►

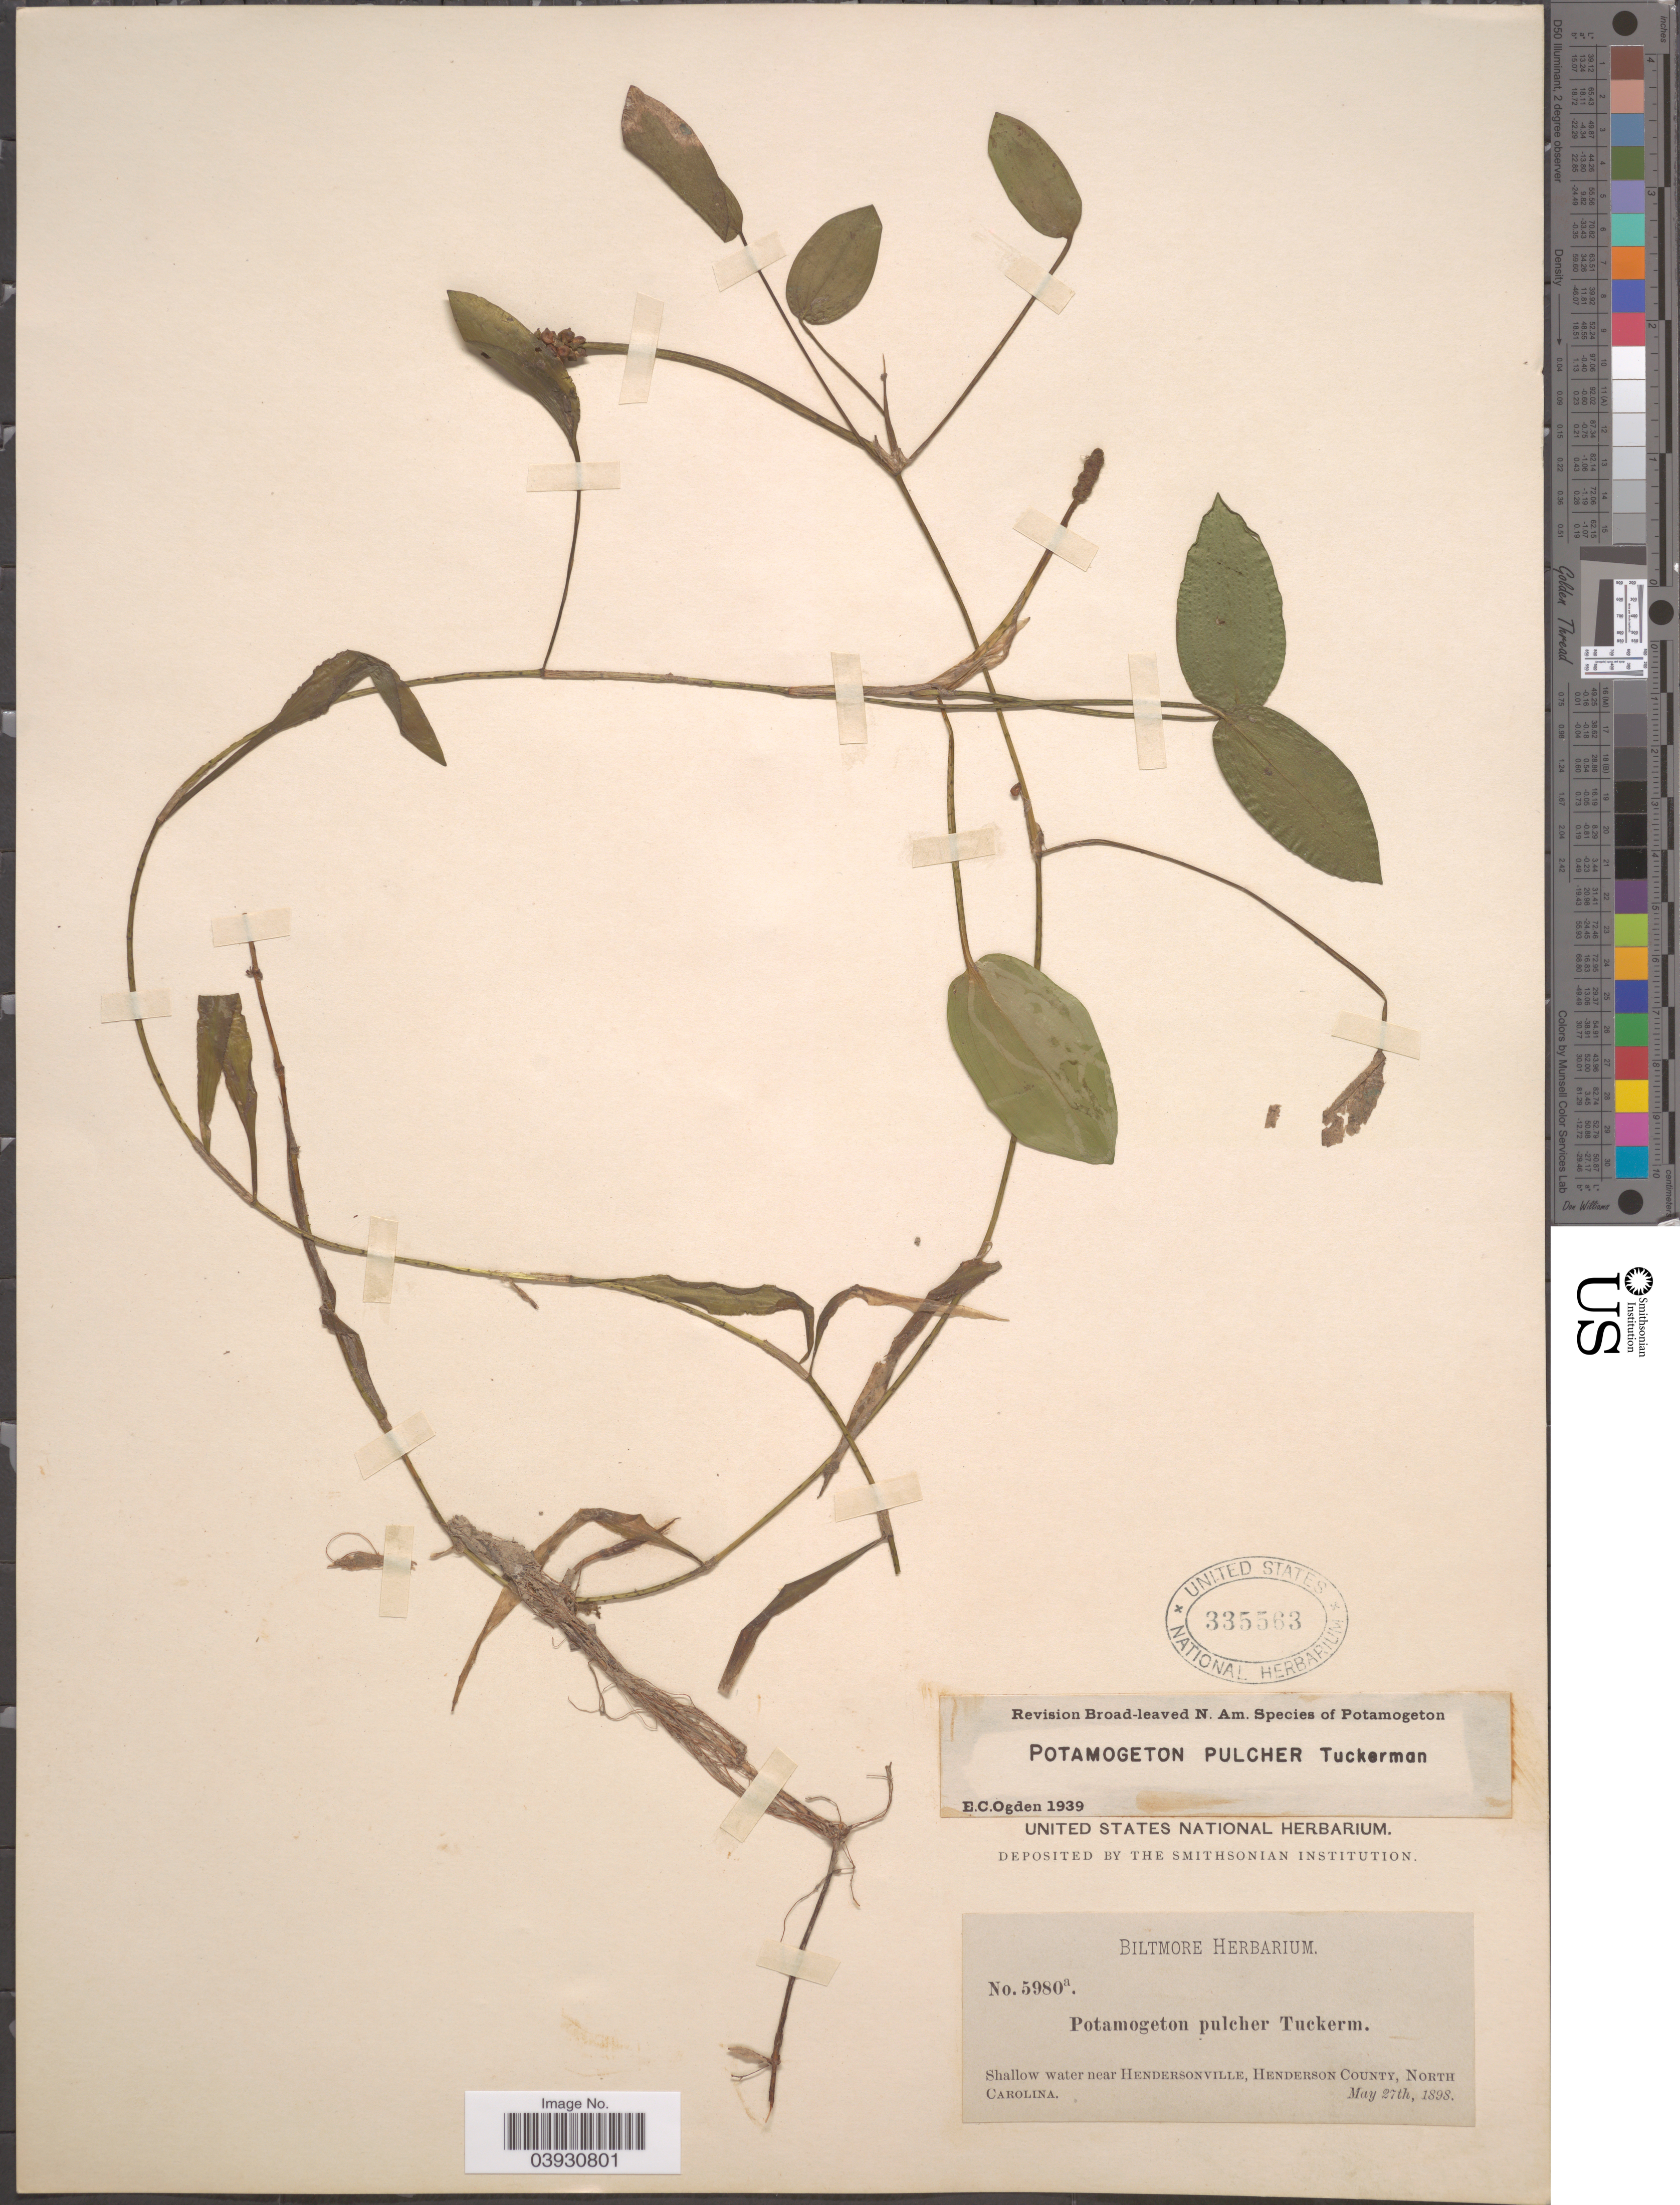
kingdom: Plantae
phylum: Tracheophyta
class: Liliopsida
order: Alismatales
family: Potamogetonaceae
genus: Potamogeton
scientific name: Potamogeton pulcher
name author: Tuck.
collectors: ex herb. Biltmore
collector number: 5980a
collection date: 1898-05-27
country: United States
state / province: North Carolina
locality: Shallow water near Hendersonville, Henderson County.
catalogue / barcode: US 335563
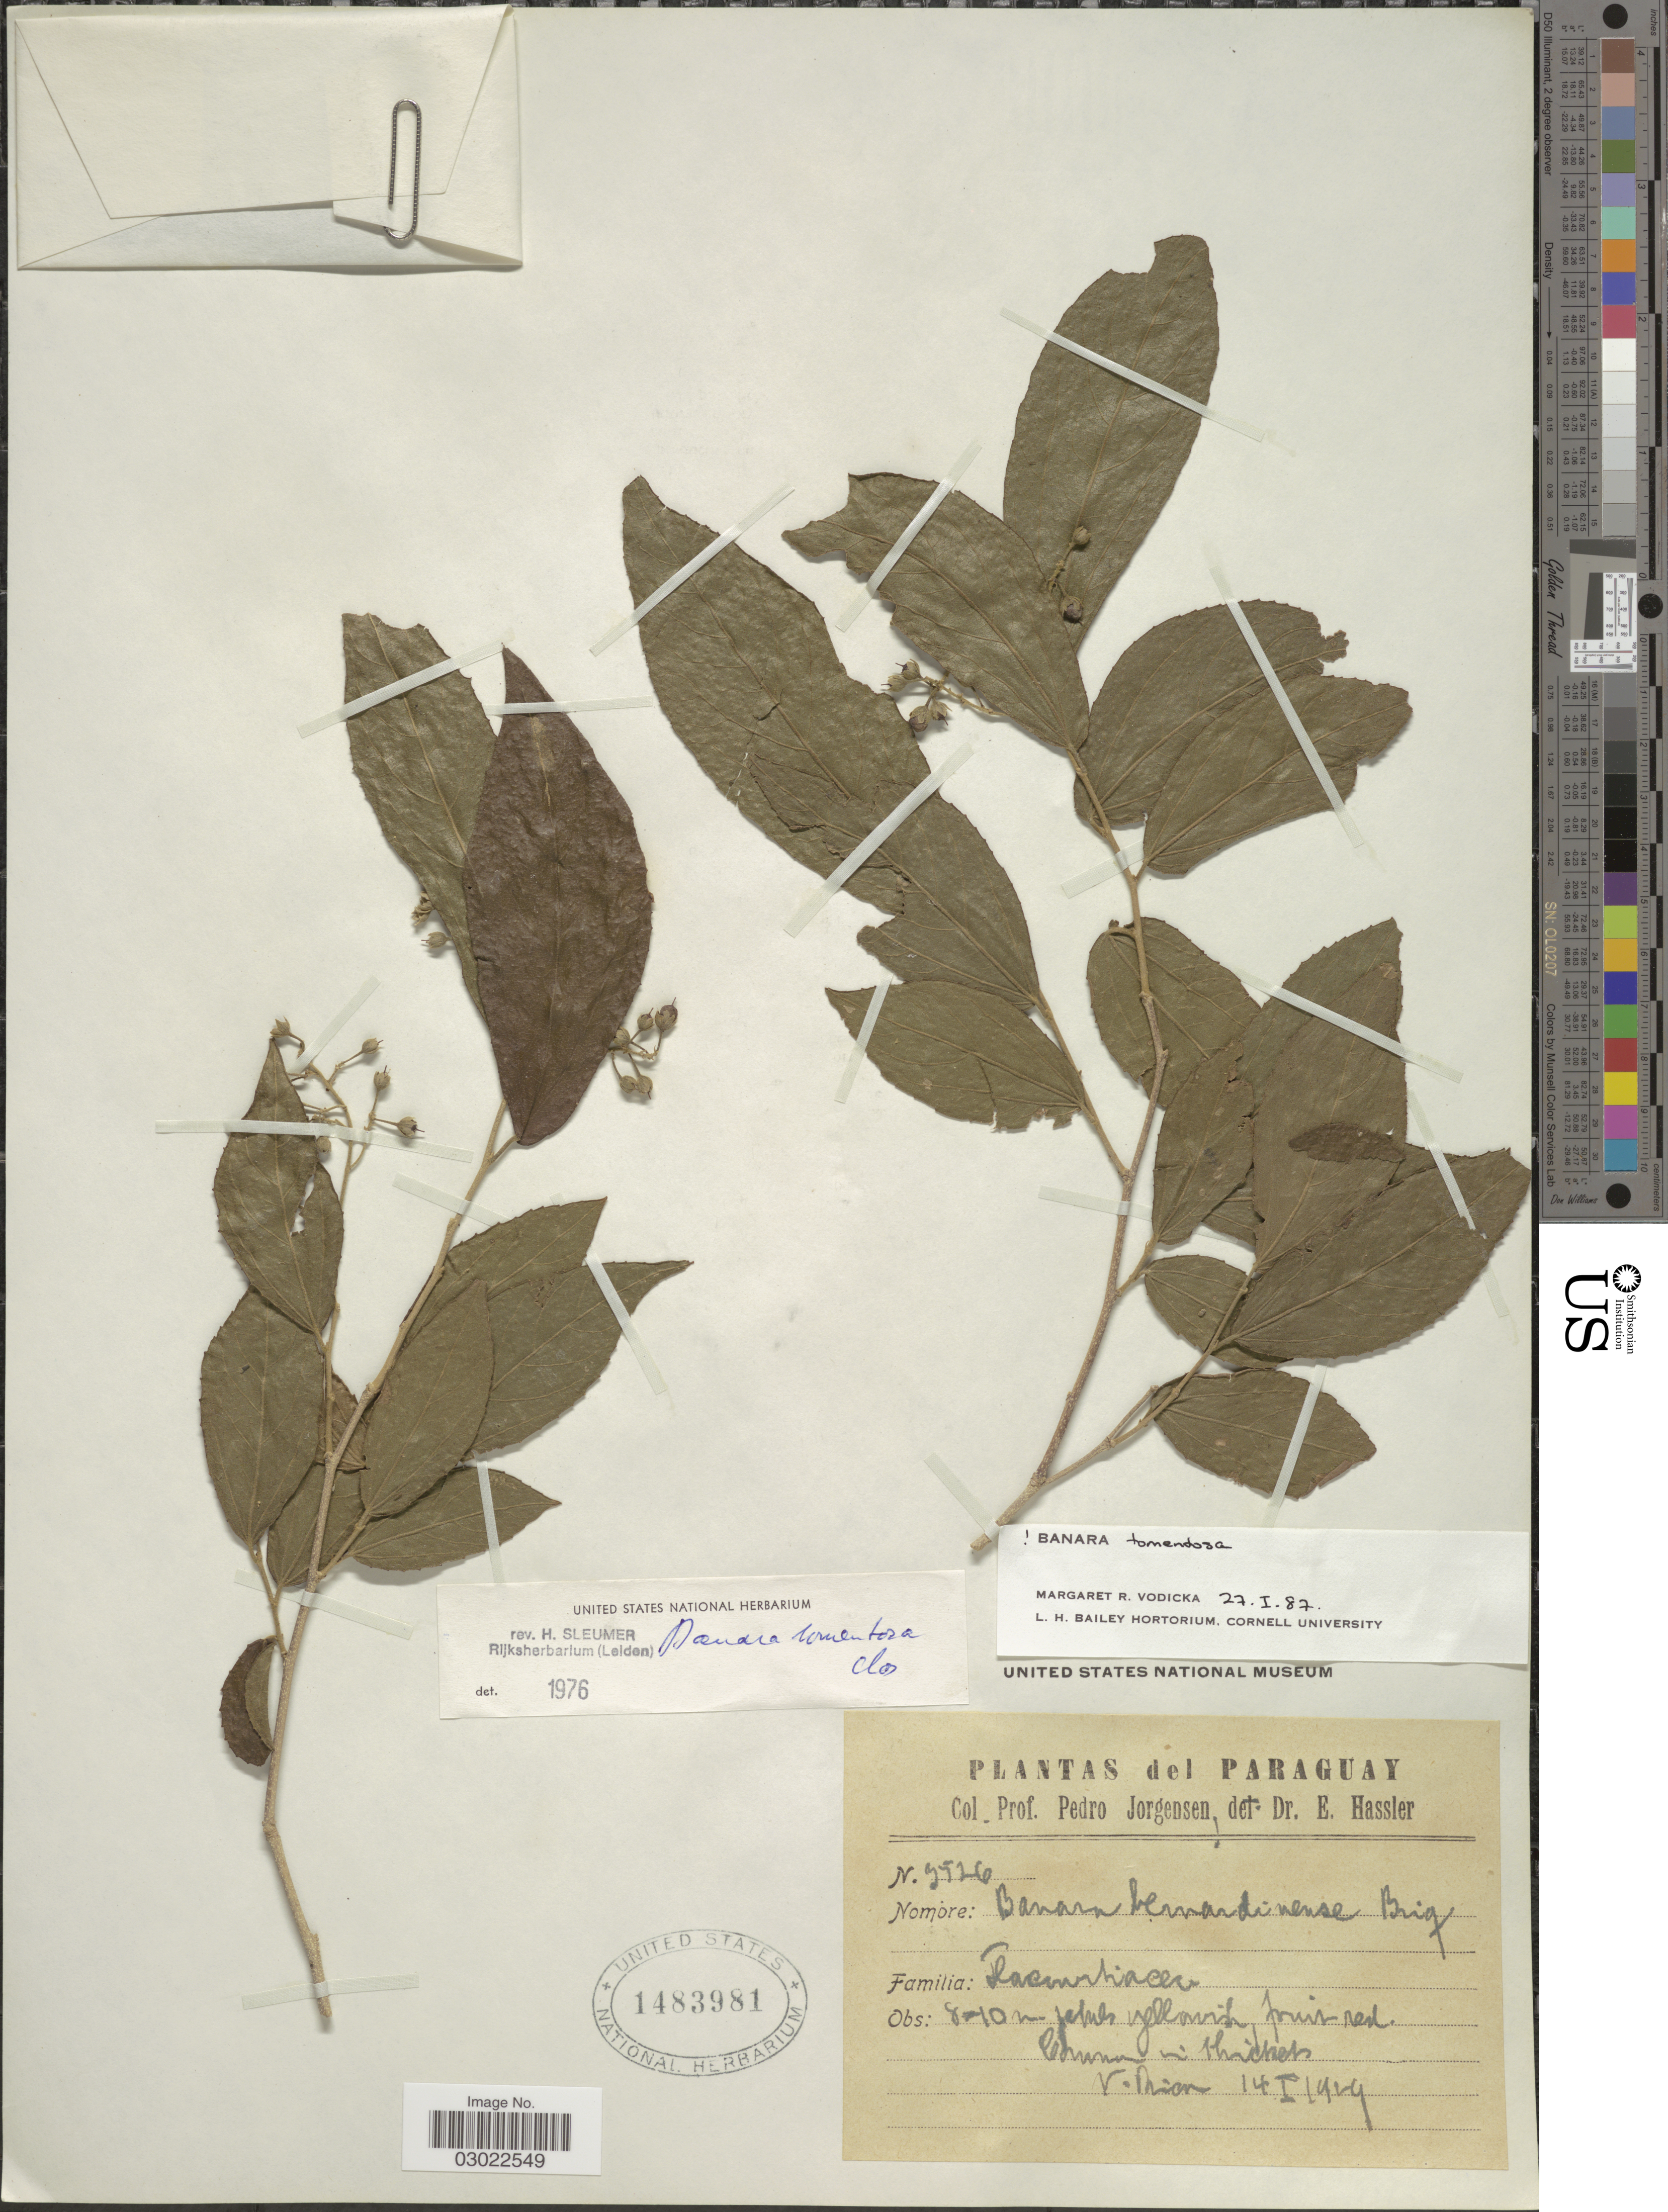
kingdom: Plantae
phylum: Tracheophyta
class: Magnoliopsida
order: Malpighiales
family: Salicaceae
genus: Banara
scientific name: Banara tomentosa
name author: Clos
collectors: P. Jörgensen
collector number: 9526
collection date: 1929-01-14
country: Paraguay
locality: Commun in thickets V. Rica.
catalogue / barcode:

◄

#### [Exercise objective]
Turn all of the data above into a numbered list with one line per item. Omit blank lines and the pictures.

#### [Reply to the task]
1. kingdom: Plantae
2. phylum: Tracheophyta
3. class: Liliopsida
4. order: Alismatales
5. family: Potamogetonaceae
6. genus: Potamogeton
7. scientific name: Potamogeton pulcher
8. name author: Tuck.
9. collectors: ex herb. Biltmore
10. collector number: 5980a
11. collection date: 1898-05-27
12. country: United States
13. state / province: North Carolina
14. locality: Shallow water near Hendersonville, Henderson County.
15. catalogue / barcode: US 335563
16. kingdom: Plantae
17. phylum: Tracheophyta
18. class: Magnoliopsida
19. order: Malpighiales
20. family: Salicaceae
21. genus: Banara
22. scientific name: Banara tomentosa
23. name author: Clos
24. collectors: P. Jörgensen
25. collector number: 9526
26. collection date: 1929-01-14
27. country: Paraguay
28. locality: Commun in thickets V. Rica.
29. catalogue / barcode:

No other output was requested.